A standard-issue Julia set with a decidedly non-standard-issue coloring. The outside is ordinary smoothed iterations in greyscale. The inside is colored by a combination of phi angle and smoothed iterations. For this twist coloring, the phi angle is computed (and such that the origin has a phi of zero), after which the smoothed iteration value is added, multiplied by a twist factor. In this case, the twist factor is one full revolution per 10 iterations. Different Julia sets demand different twist factors to look good.

Freely redistributable and usable subject to the Creative Commons Attribution license, version 3.0.

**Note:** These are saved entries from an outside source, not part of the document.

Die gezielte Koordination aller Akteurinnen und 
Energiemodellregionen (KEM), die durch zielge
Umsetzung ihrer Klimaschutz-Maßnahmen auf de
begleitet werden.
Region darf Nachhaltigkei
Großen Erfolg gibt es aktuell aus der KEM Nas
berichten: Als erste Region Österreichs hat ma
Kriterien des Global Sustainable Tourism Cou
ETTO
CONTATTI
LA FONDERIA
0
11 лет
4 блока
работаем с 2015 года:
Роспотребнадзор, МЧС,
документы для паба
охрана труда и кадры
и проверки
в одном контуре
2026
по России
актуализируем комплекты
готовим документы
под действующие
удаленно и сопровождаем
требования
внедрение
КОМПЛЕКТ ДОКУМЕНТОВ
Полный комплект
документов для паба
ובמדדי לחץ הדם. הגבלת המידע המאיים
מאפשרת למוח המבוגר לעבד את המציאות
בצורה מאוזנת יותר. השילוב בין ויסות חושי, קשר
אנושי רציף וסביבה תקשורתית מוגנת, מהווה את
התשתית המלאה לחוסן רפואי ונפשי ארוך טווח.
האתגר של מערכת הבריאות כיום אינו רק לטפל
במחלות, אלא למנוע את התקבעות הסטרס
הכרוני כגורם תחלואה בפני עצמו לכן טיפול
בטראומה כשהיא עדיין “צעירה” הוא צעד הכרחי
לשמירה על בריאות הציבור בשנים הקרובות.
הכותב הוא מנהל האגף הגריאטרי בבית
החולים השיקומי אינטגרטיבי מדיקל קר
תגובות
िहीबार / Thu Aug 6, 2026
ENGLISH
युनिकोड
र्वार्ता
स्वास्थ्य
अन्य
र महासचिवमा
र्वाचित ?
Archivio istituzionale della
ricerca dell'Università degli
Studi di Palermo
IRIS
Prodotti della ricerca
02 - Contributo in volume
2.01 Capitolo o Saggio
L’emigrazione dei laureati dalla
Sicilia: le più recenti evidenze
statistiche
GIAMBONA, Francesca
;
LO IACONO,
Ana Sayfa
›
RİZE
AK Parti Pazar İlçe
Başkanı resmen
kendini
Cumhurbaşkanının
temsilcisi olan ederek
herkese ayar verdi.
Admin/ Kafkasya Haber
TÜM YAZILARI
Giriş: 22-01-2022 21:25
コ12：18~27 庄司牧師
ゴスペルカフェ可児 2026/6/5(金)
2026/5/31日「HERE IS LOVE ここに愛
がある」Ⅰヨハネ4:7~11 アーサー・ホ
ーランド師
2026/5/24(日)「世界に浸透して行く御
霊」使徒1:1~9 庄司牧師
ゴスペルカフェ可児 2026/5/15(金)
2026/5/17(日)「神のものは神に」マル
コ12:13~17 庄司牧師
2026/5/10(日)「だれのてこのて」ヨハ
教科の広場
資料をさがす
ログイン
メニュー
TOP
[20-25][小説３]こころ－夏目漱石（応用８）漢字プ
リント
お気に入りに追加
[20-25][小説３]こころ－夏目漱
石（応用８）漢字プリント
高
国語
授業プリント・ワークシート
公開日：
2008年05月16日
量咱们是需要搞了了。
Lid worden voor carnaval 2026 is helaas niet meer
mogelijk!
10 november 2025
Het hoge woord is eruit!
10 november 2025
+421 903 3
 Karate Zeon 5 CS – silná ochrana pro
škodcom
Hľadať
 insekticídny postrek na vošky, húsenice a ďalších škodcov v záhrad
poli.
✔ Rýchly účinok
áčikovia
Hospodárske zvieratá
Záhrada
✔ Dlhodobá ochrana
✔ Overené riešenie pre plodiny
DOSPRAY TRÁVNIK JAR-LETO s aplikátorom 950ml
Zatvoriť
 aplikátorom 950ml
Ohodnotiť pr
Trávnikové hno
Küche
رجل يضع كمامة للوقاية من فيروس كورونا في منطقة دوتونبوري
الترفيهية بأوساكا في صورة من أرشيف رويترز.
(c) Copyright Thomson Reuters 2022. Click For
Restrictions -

As usual, today's pictures are available at 2048x1536 at the links, and at that resolution in lossless PNG format upon request.

Detailed statistics:
Name: Lollipop
Date: Match 1, 2009
Fractal: Julia set
Location: c = 0.225365 + 0.259489i
Depth: Very Shallow
Min Iterations: 1
Max Iterations: 20
Layers: 2
Anti-aliasing: 3x3, threshold 0.1, depth 1
Preparation time: 10 minutes, mostly coding
Calculation time: 30 seconds (2GHz dual-core Athlon XP)

Very pretty image.

What does the iteration value mean for pixels inside the filled Julia set, however? Points inside the set never diverge, so the iteration value for all points should be infinity.

Duncan

Hi Duncan - many of the usual "insides" of fractals consist of areas with orbits either converging to a point (like normal Newtons do) or converging to a periodic attractor. Paul is using a similar algorithm to that for bailout on Newtons to get a bailout for such areas - straightforward for point attractors but not so simple for periodic attractors (of period >1) - hence the description on some of his images of having to do very high iteration counts (well because of that and some of the other even more sophisticated colourings he's employing).